The Sessions wasn’t the only film released this awards season that deals with the sexual activities of a person with polio, but it handled the sex a lot more sympathetically than Hyde Park on the Hudson does. This could have been titled Handjob on the Hudson if it focused fully on the relationship between Franklin Delano Roosevelt and his distant cousin Daisy Suckley, played by Laura Linney, whose casting might cause one’s expectations of the film to exceed its merits. In fact, their relationship is secondary to the depiction of FDR hosting the king and queen of England at his Hyde Park estate in 1939.

One of the film’s merits was giving Bill Murray a shot at the role of FDR. Murray doesn’t quite inhabit the four-term president. It’s physically demanding of him, but the role doesn’t call for much psychological complexity.
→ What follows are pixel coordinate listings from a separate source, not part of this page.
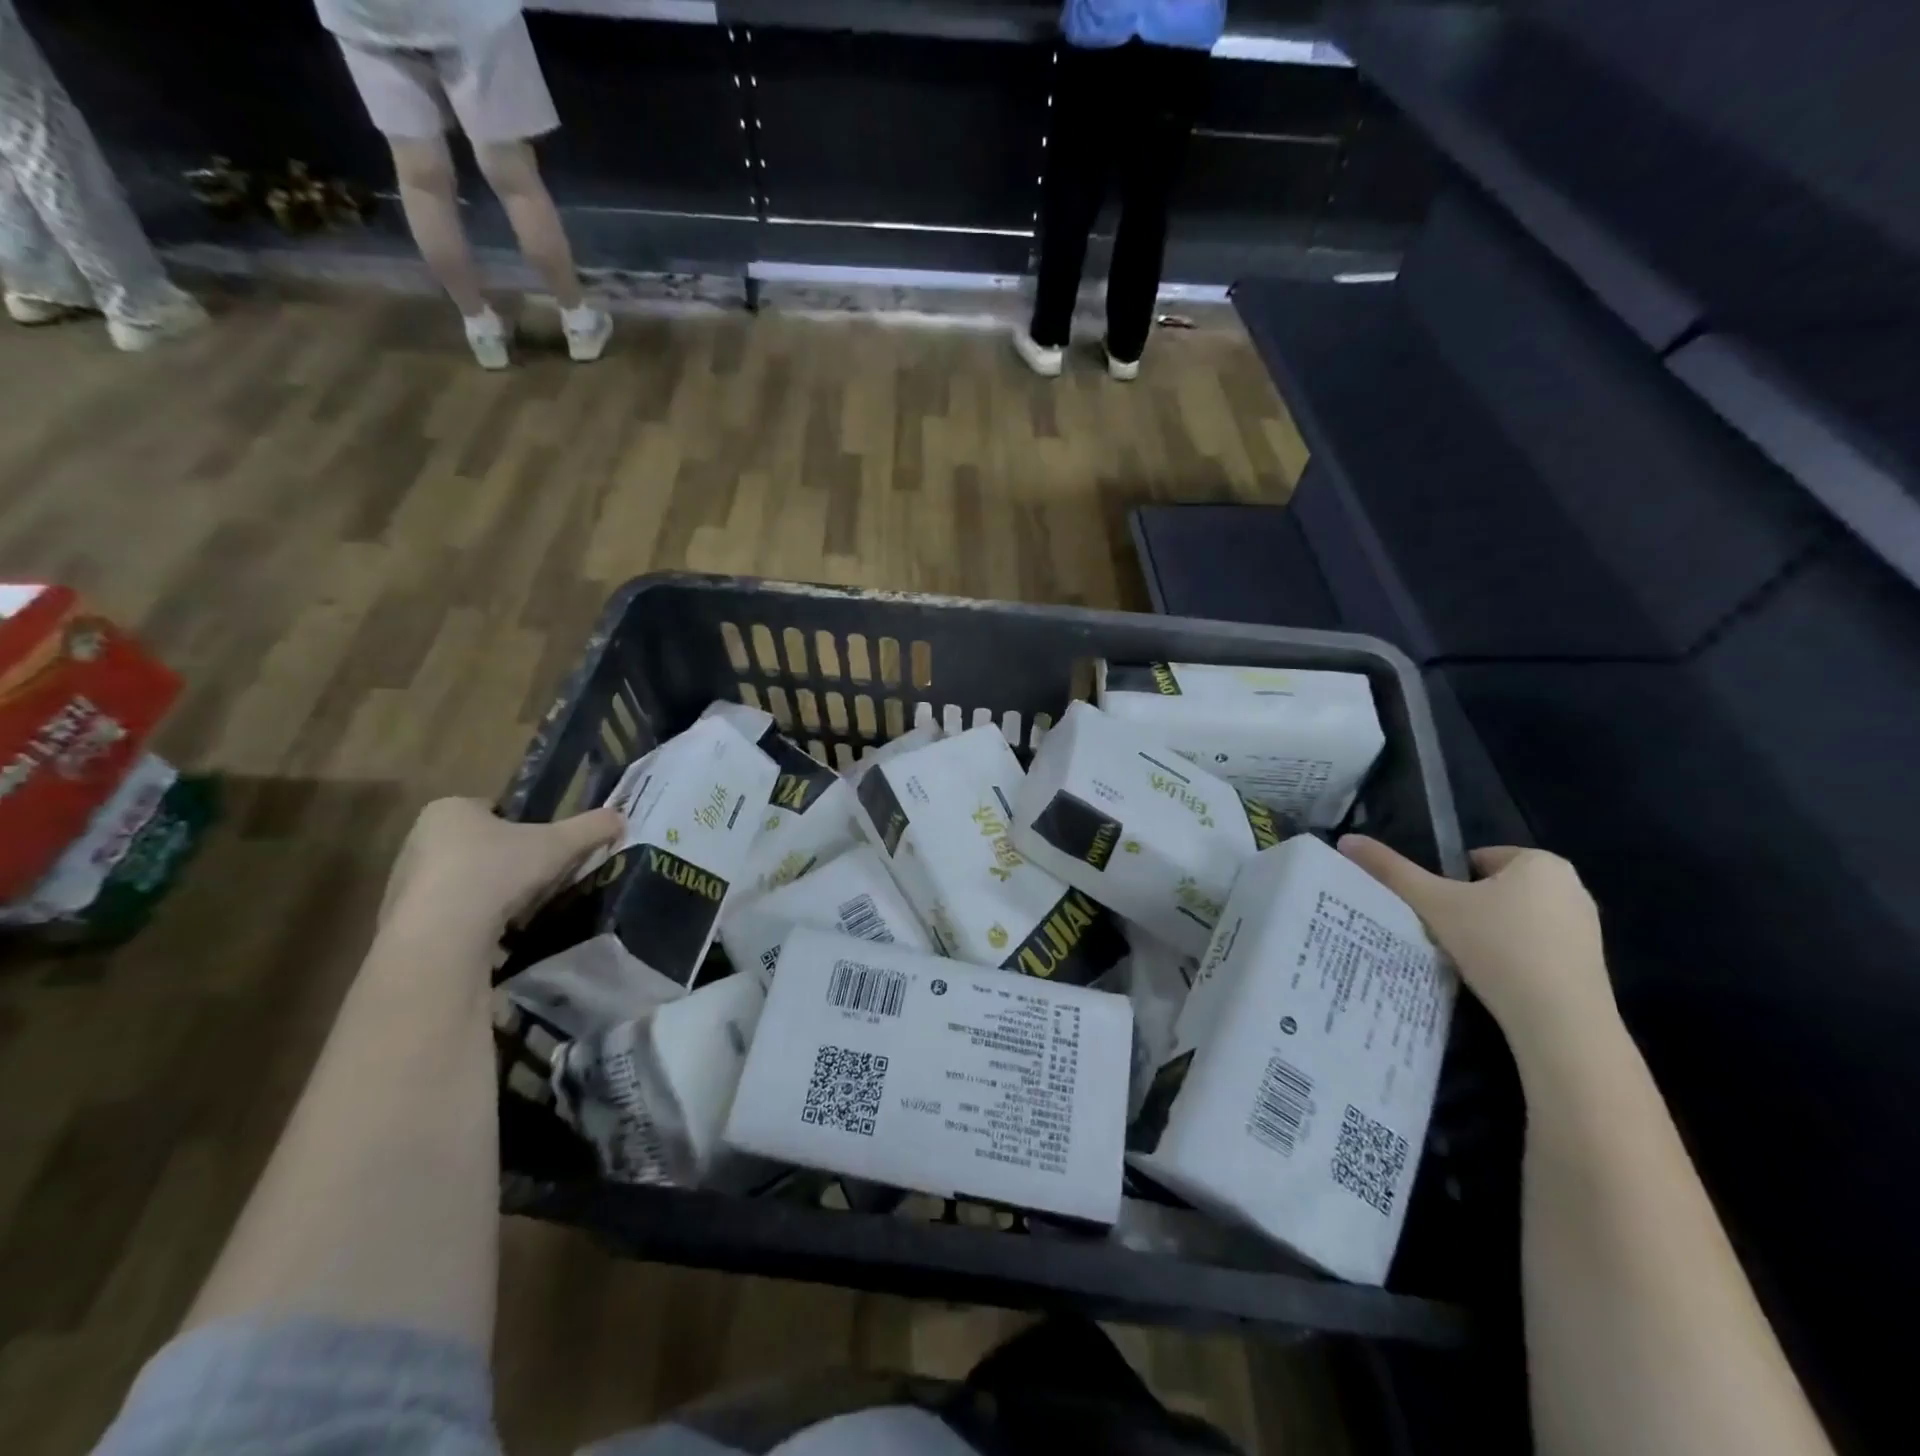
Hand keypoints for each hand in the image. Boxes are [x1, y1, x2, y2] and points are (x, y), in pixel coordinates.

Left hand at [378, 798, 623, 950]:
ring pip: (463, 881)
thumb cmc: (496, 872)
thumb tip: (622, 817)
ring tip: (519, 913)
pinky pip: (448, 915)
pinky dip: (471, 923)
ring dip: (488, 894)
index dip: (522, 826)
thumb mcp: (557, 845)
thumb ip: (591, 828)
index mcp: (449, 810)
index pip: (492, 810)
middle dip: (506, 862)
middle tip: (537, 879)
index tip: (544, 847)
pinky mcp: (402, 922)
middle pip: (477, 846)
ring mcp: (404, 882)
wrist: (441, 937)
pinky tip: (493, 937)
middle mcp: (418, 839)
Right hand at [1338, 836, 1619, 1072]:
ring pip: (1514, 919)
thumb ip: (1391, 870)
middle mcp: (1571, 886)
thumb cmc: (1498, 948)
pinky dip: (1512, 957)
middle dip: (1468, 908)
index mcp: (1541, 862)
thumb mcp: (1434, 904)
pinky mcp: (1589, 963)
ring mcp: (1586, 926)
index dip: (1447, 884)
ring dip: (1488, 933)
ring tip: (1466, 958)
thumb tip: (1346, 840)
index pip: (1475, 860)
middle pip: (1494, 889)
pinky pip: (1535, 946)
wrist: (1561, 1024)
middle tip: (1444, 934)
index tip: (1436, 911)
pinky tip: (1496, 979)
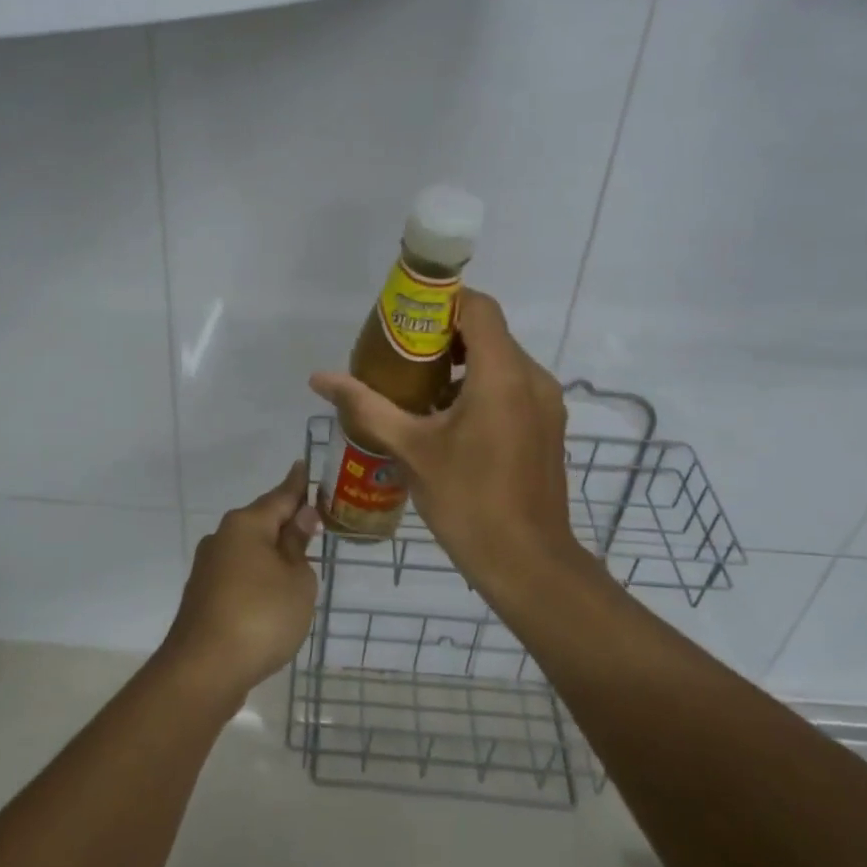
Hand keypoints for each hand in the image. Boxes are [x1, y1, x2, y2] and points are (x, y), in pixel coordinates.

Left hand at [160, 461, 320, 705]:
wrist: (203, 670)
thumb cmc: (261, 616)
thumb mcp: (296, 580)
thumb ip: (298, 546)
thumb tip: (300, 517)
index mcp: (246, 524)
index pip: (281, 495)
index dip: (297, 484)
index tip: (304, 465)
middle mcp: (222, 537)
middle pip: (262, 521)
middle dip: (286, 521)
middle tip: (314, 520)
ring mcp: (208, 567)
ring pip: (249, 549)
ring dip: (272, 552)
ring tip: (299, 560)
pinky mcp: (203, 595)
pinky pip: (239, 573)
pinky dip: (258, 576)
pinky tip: (272, 592)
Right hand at [309, 289, 579, 593]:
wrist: (527, 563)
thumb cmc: (467, 501)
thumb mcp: (410, 449)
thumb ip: (366, 406)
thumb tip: (319, 378)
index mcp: (502, 374)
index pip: (478, 307)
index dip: (442, 303)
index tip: (405, 322)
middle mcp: (533, 378)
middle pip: (488, 332)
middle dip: (443, 337)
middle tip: (400, 357)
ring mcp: (546, 403)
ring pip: (501, 360)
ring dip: (462, 364)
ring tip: (418, 390)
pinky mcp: (548, 425)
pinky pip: (513, 386)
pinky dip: (481, 387)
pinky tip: (448, 419)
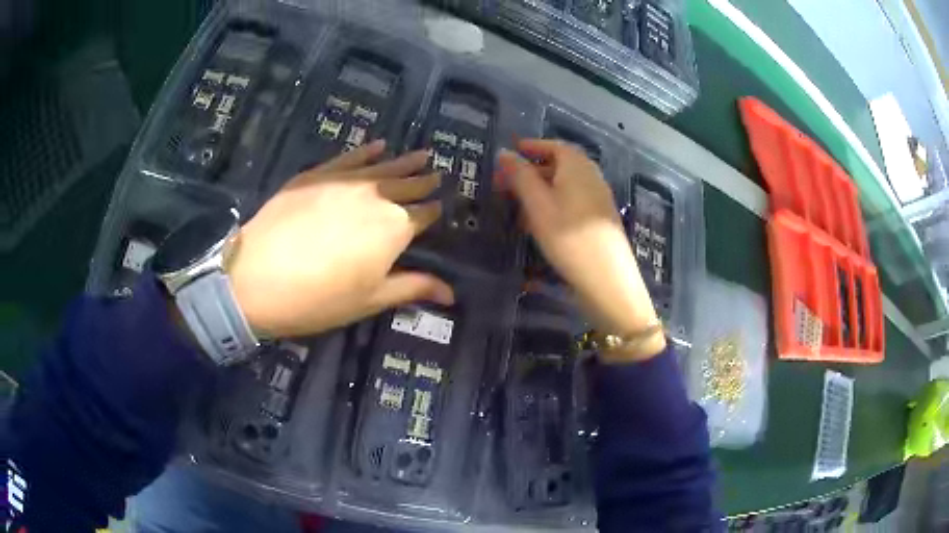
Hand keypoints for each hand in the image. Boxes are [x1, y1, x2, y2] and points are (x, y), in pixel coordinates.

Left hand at [227, 140, 454, 337]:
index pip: (424, 214)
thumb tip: (452, 293)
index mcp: (395, 227)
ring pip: (384, 166)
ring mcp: (344, 180)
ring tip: (422, 153)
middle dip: (425, 180)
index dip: (435, 211)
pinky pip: (348, 156)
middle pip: (407, 185)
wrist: (257, 278)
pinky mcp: (316, 175)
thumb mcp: (371, 299)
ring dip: (404, 160)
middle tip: (438, 172)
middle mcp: (376, 196)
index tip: (442, 206)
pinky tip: (378, 144)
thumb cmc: (320, 298)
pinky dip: (366, 151)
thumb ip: (414, 288)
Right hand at [497, 139, 664, 361]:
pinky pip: (573, 203)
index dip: (531, 146)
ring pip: (565, 187)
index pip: (554, 146)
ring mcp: (599, 199)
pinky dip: (554, 206)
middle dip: (532, 171)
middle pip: (560, 165)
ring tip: (518, 208)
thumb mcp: (537, 204)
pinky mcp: (601, 221)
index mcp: (578, 166)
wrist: (608, 280)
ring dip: (541, 191)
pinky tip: (541, 226)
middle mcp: (592, 177)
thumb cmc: (568, 237)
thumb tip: (504, 152)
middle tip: (507, 183)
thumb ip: (520, 176)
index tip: (511, 152)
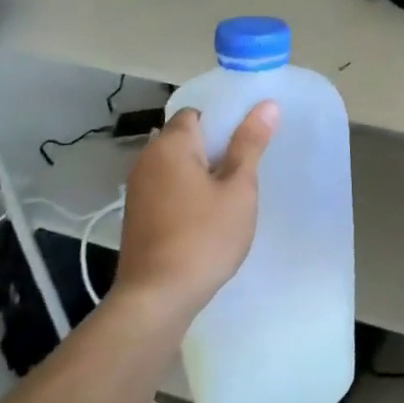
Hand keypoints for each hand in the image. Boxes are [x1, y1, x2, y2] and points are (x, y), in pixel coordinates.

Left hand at [111, 102, 278, 319]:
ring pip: (176, 165)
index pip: (197, 113)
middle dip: (215, 148)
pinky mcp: (137, 215)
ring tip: (231, 192)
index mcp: (170, 145)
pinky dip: (187, 191)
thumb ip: (250, 144)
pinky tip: (207, 214)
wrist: (157, 297)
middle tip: (247, 167)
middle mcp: (147, 160)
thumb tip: (266, 104)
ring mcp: (138, 189)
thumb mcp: (238, 189)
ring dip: (202, 172)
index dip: (224, 121)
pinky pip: (167, 187)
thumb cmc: (204, 237)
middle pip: (185, 138)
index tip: (249, 141)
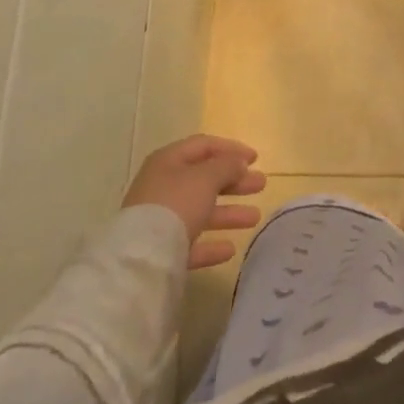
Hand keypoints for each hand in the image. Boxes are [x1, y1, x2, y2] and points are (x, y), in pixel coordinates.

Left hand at [124, 135, 266, 269]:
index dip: (231, 149)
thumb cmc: (176, 204)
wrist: (141, 257)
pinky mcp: (162, 250)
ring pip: (201, 211)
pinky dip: (211, 244)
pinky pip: (192, 243)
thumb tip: (239, 162)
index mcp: (169, 161)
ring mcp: (161, 220)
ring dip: (229, 213)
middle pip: (205, 179)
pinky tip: (230, 249)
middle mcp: (163, 187)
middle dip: (235, 181)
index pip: (204, 146)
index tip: (256, 158)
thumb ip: (226, 166)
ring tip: (255, 217)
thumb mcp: (206, 177)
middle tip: (261, 184)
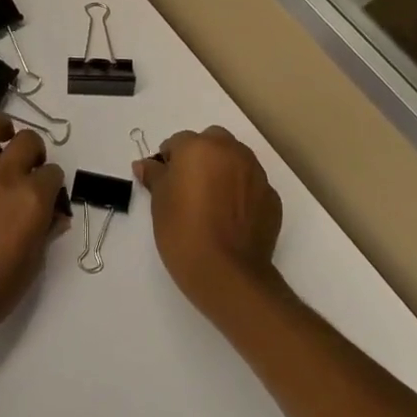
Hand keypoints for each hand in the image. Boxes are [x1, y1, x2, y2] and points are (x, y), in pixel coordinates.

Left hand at [0, 111, 65, 345]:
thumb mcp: (33, 264)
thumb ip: (46, 231)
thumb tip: (56, 216)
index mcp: (33, 198)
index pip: (54, 173)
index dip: (51, 184)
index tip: (45, 197)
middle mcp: (6, 175)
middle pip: (29, 140)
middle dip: (33, 152)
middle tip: (25, 169)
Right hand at [135, 125, 282, 322]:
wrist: (227, 273)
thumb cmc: (183, 232)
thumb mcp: (159, 203)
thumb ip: (155, 176)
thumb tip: (145, 164)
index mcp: (200, 147)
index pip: (178, 142)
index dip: (169, 161)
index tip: (165, 182)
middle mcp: (231, 151)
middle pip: (212, 142)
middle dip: (200, 157)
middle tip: (189, 187)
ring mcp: (256, 173)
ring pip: (235, 160)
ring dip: (224, 171)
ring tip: (212, 204)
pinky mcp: (272, 198)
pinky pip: (251, 186)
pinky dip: (242, 193)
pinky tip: (231, 219)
His FDR seduces Daisy in much the way Paula Jones described Bill Clinton’s come-on technique — whip it out, see what happens — and is clearly used to successful results. It’s not long before he sets her up with a domestic situation that will allow her to observe the visiting royalty.

With World War II approaching and FDR holding all the cards, stammering King George (Samuel West) and uptight Queen Elizabeth (Olivia Colman) are extremely anxious and prone to taking offense. The queen is especially aghast upon hearing that hot dogs in buns will be served to the king, not seeing the symbolic significance that dining on iconic American food will have on the then-chilly relations between the two countries. Whether director Roger Michell saw the significance between the hand-held experiences FDR provided for both Daisy and the king is not readily apparent. The lack of a role for Linney to display her acting chops is apparent, however. For history buffs only.